I have to parse an HTML text and take out all the iframe, script and input elements and width attributes from table tr td.Finally i have to look for tr widthout td inside(nested)
My regular expression is something like this:
<tr>[^<td>]*<\/tr>|<script[^<]*>.*[\s\S]*<\/script>|
<iframe[^<]*>.*[\s\S]*<\/iframe>|
<(?:table|td|tr)[^<>]+style\s*=\s*(?:"|').*width(?:=|\:)\w*\W?(?:"|')|<(?:table|td|tr) [^<>]+width\s*(?:=|:)\s*(?:"|')?\w*(?:"|')?
The first look for TR without nested TD , the second looks for iframes elements and the third one looks for TABLE|TD|TR with style attributes containing width style or TABLE|TD|TR directly with the width attribute
My problem:
I am using the following Javascript code generated by the regex101.com :
while ((m = re.exec(st)) != null) {
if (m.index === re.lastIndex) {
re.lastIndex++;
}
if(m.search(...)){}else if(m.search(...))else ...

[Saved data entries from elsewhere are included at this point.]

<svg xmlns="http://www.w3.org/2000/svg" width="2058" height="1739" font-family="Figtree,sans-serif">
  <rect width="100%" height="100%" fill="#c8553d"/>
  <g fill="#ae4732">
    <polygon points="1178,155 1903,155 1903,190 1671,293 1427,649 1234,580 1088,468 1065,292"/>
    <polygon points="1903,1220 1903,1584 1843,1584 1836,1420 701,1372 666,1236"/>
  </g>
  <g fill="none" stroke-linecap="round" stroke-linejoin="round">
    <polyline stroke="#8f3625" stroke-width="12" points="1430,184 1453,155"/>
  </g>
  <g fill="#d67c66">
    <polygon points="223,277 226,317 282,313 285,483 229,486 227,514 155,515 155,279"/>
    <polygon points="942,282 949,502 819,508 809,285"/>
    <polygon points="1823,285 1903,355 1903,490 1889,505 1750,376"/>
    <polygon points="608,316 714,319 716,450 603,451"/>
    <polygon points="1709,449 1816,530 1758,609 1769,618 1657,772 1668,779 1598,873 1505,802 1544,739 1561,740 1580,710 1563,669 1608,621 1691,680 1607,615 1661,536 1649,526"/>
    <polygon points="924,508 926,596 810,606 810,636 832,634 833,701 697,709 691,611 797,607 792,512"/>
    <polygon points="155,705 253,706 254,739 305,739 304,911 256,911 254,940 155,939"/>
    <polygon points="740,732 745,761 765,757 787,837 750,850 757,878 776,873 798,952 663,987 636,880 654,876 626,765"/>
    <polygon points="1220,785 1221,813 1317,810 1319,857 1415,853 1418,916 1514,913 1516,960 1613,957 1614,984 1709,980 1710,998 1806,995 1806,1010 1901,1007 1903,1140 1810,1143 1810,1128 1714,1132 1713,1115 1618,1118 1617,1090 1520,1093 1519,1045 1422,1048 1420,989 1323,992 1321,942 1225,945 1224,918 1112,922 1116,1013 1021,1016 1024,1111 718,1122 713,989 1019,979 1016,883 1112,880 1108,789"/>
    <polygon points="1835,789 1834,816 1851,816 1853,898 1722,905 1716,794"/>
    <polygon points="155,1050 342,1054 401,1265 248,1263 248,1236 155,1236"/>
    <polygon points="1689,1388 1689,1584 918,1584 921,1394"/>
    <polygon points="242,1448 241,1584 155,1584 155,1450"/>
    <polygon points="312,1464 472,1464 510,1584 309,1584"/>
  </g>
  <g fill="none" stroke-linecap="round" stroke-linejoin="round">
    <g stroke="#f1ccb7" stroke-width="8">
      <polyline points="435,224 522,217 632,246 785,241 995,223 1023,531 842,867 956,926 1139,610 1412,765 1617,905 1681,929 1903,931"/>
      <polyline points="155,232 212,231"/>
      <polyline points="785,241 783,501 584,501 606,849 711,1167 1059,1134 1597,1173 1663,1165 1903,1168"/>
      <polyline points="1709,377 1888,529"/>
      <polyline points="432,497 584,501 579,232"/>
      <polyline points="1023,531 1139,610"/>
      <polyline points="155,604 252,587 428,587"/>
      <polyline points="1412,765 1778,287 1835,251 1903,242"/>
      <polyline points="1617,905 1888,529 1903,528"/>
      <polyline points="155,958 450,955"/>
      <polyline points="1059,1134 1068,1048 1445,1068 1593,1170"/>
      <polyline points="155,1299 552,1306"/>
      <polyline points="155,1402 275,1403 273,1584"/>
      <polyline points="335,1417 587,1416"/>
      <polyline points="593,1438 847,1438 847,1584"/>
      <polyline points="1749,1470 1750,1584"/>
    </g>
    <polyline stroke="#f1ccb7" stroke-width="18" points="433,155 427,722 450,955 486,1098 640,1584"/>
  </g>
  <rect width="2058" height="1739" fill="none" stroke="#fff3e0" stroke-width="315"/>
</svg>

The problem is that inside the if statements i have to know which pattern was find , Was the TR without nested TD ? Was the Iframe ? Was the width attribute ? How can i optimize the code without have to use this kinf of logic ? Capturing Groups ?
This text is inserted in a textarea field of a web page, so sometimes could be just normal text, the problem is when users copy and paste html code without knowing into the textarea.